Con el surgimiento de la modernidad y el declive de las principales religiones monoteístas, el discurso sobre el pecado se ha puesto en entredicho. Y no es algo nuevo tampoco. Ya lo hicieron otros muchos años atrás. Lo que les ocurría por aquel entonces es diferente a lo que le ocurre ahora a cualquiera que se atreva a cuestionar su dogma. Tenemos la suerte de que en nuestras sociedades tecnológicamente avanzadas – en las nuestras, insisto – ya no se tortura ni se asesina a nadie que esté en contra de la moral católica. Como mucho se pueden escuchar palabras de compasión y pena por aquellos que siguen defendiendo tal idea contra herejes y pecadores.
En tanto, y como vengo sugiriendo más arriba, la idea del fuego eterno, la condenación eterna tenía como objetivo principal el causar el mayor miedo posible, el control moral de la población y la obtención del dominio absoluto ante el poder político. Porque los reyes y la nobleza tampoco se salvaban de las llamas del Averno.
Con la caída en desgracia de tales ideas, la sociedad actual promete una vida sin penas ni castigos en el más allá. El satanismo no deja de ser un producto del declive moral de esta sociedad. No entendamos “declive moral” como algo negativo, sino cómo una ideología que antes era dominante y ahora se encuentra en total decadencia. En tanto, surgen nuevas visiones que cuestionan el relato del infierno, del pecado y de todas las torturas habidas y por haber.
Nosotros, los satanistas, vivimos nuestra vida según nuestra propia consciencia, según nuestra propia naturaleza. No hay nada malo en ello, no hay nada pecaminoso. No has cometido ningún crimen contra ningún Dios ni vas a pasar el resto de tu “más allá” (si es que eso existe, que está por ver). Como decía Anton LaVey:
No hay un Cielo donde la gloria resplandezca ni un Infierno donde los pecadores se abrasen, ¡Es aquí en la Tierra donde conocemos nuestros tormentos! ¡Es aquí en la Tierra donde sentimos nuestros goces! ¡Es aquí en la Tierra donde están nuestras oportunidades! ¡Elige este día, esta hora, pues no existe redentor alguno!

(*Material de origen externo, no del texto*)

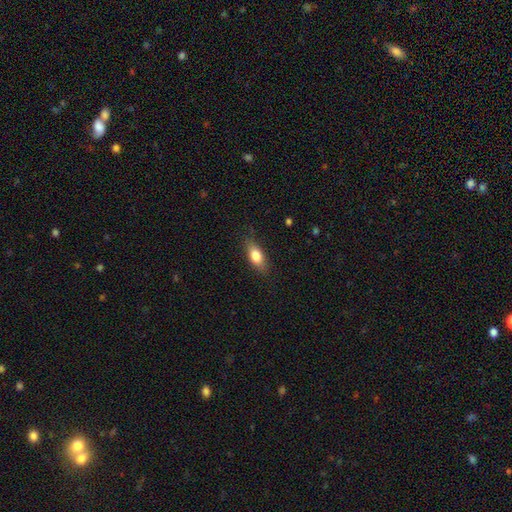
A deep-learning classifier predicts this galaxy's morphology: Smooth or featured? smooth (78%)
How rounded? in between (77%)
Merging? none (81%)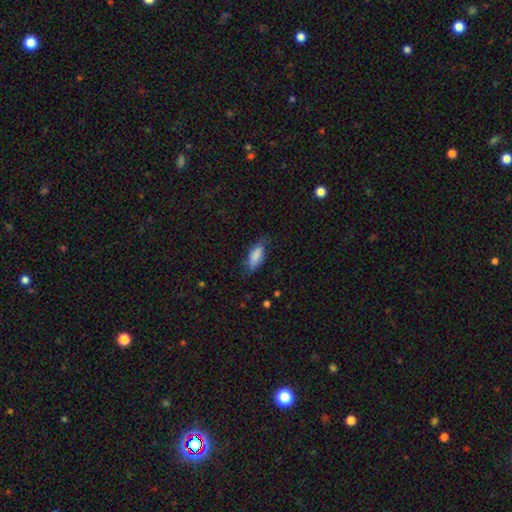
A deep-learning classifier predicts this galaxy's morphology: Smooth or featured? Predicted: smooth (p=0.83). How rounded? Predicted: in between (p=0.80). Merging? Predicted: none (p=0.63).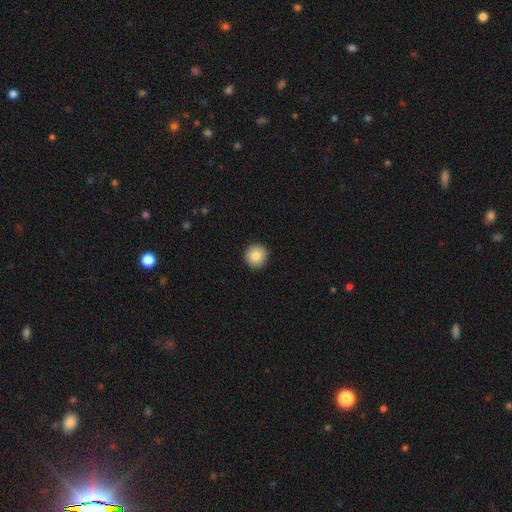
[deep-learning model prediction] This appears to be a smooth galaxy with no disk features (82%) that is round (95%). Merging: none (93%).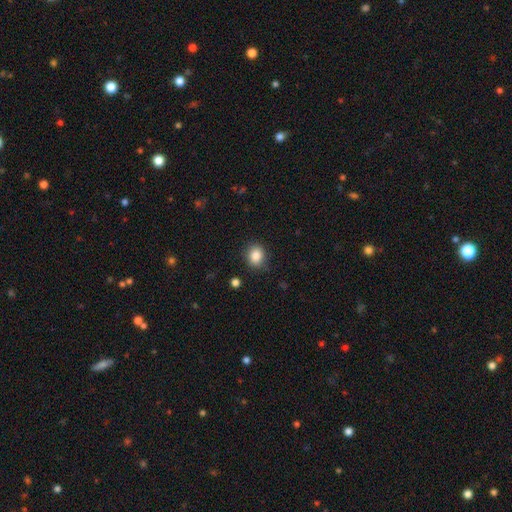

Atormentarnos con supuestos castigos eternos en otra supuesta vida es una estupidez. Una estupidez que ha atormentado a unos cuantos desgraciados a lo largo de su vida. Y aún hay gente que vive bajo ese miedo. Por suerte, la medicina ha avanzado lo suficiente como para diagnosticar los posibles trastornos psicológicos que sufren esas personas y los efectos no son tan visibles como lo podrían haber sido hace 100 años.
Recuerdo que en una ocasión mi padre me comentó la idea del infierno que sus tías ultracatólicas les había inculcado: un péndulo oscilando durante toda la eternidad y el recordatorio de cada uno de tus pecados. No era un infierno al uso, pero si eres una persona proclive a intensificar todos tus actos, a reprimir cada pensamiento y cada acción, eso debía ser un “buen” infierno para esa persona.
Las llamas del infierno ya se han extinto. Ya no hay castigos eternos ni pecados que no puedan ser perdonados. Ante nosotros solo se impone la vida que está por vivir. Disfrutemos viviendo nuestras vidas según nuestra moral y según nuestra naturaleza, disfrutemos del pecado.